WHAT THE EXERCISE ASKS. Please copy each of the items below line for line, with no changes.

ENTRIES SUPPLIED.
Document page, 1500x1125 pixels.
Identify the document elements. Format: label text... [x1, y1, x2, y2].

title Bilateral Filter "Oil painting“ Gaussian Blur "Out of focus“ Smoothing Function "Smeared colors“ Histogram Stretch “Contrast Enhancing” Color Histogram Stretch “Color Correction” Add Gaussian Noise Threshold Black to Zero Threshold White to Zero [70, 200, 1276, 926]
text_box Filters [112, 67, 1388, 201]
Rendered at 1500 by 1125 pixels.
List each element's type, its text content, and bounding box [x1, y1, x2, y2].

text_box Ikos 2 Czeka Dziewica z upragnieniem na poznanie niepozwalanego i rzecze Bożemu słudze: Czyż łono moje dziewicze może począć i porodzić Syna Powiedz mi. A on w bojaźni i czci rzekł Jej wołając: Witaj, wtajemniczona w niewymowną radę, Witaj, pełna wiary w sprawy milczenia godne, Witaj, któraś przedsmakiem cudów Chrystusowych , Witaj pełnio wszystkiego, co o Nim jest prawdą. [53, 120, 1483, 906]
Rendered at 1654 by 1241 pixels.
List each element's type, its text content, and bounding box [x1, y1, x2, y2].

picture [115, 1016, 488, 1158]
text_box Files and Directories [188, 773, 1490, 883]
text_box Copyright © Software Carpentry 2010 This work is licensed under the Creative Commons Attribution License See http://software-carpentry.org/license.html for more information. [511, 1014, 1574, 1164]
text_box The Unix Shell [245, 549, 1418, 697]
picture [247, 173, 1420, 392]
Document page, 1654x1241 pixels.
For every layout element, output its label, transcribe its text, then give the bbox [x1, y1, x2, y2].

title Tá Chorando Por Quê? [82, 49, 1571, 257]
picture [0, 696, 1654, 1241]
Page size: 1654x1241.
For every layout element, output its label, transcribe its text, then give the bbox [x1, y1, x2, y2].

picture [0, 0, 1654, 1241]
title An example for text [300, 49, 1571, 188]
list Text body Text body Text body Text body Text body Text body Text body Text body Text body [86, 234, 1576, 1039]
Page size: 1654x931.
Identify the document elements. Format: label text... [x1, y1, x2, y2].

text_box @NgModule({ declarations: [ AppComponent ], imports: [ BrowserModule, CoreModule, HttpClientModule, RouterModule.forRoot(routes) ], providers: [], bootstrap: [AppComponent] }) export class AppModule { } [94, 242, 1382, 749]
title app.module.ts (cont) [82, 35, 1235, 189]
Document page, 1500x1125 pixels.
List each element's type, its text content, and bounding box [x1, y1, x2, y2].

RESULT OF THIS EXERCISE.
Document page, 1500x1125 pixels.
Identify the document elements. Format: label text... [x1, y1, x2, y2].

title Bilateral Filter "Oil painting“ Gaussian Blur "Out of focus“ Smoothing Function "Smeared colors“ Histogram Stretch “Contrast Enhancing” Color Histogram Stretch “Color Correction” Add Gaussian Noise Threshold Black to Zero Threshold White to Zero [70, 200, 1276, 926]
text_box Filters [112, 67, 1388, 201]
Rendered at 1500 by 1125 pixels.
List each element's type, its text content, and bounding box [x1, y1, x2, y2].

text_box Ikos 2 Czeka Dziewica z upragnieniem na poznanie niepozwalanego i rzecze Bożemu słudze: Czyż łono moje dziewicze może począć i porodzić Syna Powiedz mi. A on w bojaźni i czci rzekł Jej wołając: Witaj, wtajemniczona w niewymowną radę, Witaj, pełna wiary w sprawy milczenia godne, Witaj, któraś przedsmakiem cudów Chrystusowych , Witaj pełnio wszystkiego, co o Nim jest prawdą. [53, 120, 1483, 906]
Rendered at 1654 by 1241 pixels.
List each element's type, its text content, and bounding box [x1, y1, x2, y2].

picture [115, 1016, 488, 1158]
text_box Files and Directories [188, 773, 1490, 883]
text_box Copyright © Software Carpentry 2010 This work is licensed under the Creative Commons Attribution License See http://software-carpentry.org/license.html for more information. [511, 1014, 1574, 1164]
text_box The Unix Shell [245, 549, 1418, 697]
picture [247, 173, 1420, 392]
Document page, 1654x1241 pixels.
For every layout element, output its label, transcribe its text, then give the bbox [x1, y1, x2, y2].

title Tá Chorando Por Quê? [82, 49, 1571, 257]
picture [0, 696, 1654, 1241]
Page size: 1654x1241.
For every layout element, output its label, transcribe its text, then give the bbox [x1, y1, x2, y2].

picture [0, 0, 1654, 1241]
title An example for text [300, 49, 1571, 188]
list Text body Text body Text body Text body Text body Text body Text body Text body Text body [86, 234, 1576, 1039]
Page size: 1654x931.
Identify the document elements. Format: label text... [x1, y1, x2, y2].

text_box @NgModule({ declarations: [ AppComponent ], imports: [ BrowserModule, CoreModule, HttpClientModule, RouterModule.forRoot(routes) ], providers: [], bootstrap: [AppComponent] }) export class AppModule { } [94, 242, 1382, 749]
title app.module.ts (cont) [82, 35, 1235, 189]
Document page, 1500x1125 pixels.
List each element's type, its text content, and bounding box [x1, y1, x2, y2].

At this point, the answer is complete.